Beratung zu Verfahren nach § 137h SGB V

Krankenhäuser und Medizinproduktehersteller können sich beim G-BA vor einer Anfrage auf zusätzliches Entgelt für die Vergütung – eine sogenannte NUB-Anfrage beim Institut für das Entgeltsystem im Krankenhaus (InEK) – über die Voraussetzungen und Anforderungen des Verfahrens nach § 137h SGB V im Hinblick auf konkrete Methoden sowie zu dem Verfahren einer Erprobung beraten lassen. Diese Beratung ist für Hersteller seit dem 13. Oktober 2020 gebührenpflichtig. Das Nähere zur Höhe der Gebühren ist in der Gebührenordnung(PDF 69.53 kB) geregelt. Auf Wunsch kann an den Beratungen auch das Bundesinstitut für Arzneimittel und Medizinprodukte (BfArM) oder das InEK beteiligt werden. Wünscht der zu Beratende eine Entscheidung, ob eine Methode dem Verfahren nach 2. Kapitel § 33 Absatz 1 der Verfahrensordnung des G-BA unterfällt, fallen allein hierfür keine Gebühren an.

Im Rahmen der Beratung kann der G-BA verbindlich feststellen, ob die Voraussetzungen für ein Bewertungsverfahren nach § 137h SGB V vorliegen, insbesondere ob die jeweilige Methode ein neues theoretisch-wissenschaftliches Konzept aufweist und ob ihre technische Anwendung maßgeblich auf dem Einsatz eines Medizinprodukts mit hoher Risikoklasse beruht. Diese verbindliche Feststellung erfolgt – nach Vorlage aussagekräftiger Informationen des Beratungsinteressenten – durch einen Beschluss des Plenums des G-BA. Vor Beschlussfassung wird ein Stellungnahmeverfahren unter Beteiligung der weiteren betroffenen Krankenhäuser und Medizinproduktehersteller durchgeführt. Hierfür werden die Beschlussentwürfe im Internet bekannt gemacht (siehe Übersichtsseite für laufende und abgeschlossene Verfahren).
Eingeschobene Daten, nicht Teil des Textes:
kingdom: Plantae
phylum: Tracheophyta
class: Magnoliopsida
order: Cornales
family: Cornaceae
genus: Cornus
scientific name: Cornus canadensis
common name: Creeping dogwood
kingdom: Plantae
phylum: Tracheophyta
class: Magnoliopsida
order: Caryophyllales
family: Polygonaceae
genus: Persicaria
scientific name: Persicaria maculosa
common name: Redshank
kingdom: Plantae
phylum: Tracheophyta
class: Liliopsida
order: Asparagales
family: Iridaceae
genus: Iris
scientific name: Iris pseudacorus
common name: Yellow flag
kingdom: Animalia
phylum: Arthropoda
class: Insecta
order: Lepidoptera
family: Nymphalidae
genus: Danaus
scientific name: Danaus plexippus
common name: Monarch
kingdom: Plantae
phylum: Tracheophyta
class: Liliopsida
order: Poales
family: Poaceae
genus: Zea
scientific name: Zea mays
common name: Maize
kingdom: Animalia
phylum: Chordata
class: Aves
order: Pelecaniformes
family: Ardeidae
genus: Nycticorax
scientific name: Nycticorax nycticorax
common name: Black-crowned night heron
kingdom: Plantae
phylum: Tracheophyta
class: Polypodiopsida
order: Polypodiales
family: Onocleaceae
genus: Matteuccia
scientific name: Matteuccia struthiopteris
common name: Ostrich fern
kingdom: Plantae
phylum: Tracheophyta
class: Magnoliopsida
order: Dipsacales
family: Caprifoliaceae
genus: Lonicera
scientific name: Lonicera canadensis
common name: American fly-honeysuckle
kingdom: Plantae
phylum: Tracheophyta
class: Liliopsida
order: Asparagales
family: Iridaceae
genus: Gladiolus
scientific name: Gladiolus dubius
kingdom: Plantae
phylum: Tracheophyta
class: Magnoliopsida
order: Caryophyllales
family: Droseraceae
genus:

Eine Beratung ist auch zu anderen Aspekten, beispielsweise zu Verfahrensfragen, möglich. Hierzu erfolgt die Beratung durch den zuständigen Unterausschuss Methodenbewertung, ohne Beschlussfassung im Plenum und ohne Stellungnahmeverfahren.

Für die Anforderung einer Beratung ist es erforderlich, dass das vom G-BA zur Verfügung gestellte Formular(Word 178.44 kB) verwendet wird.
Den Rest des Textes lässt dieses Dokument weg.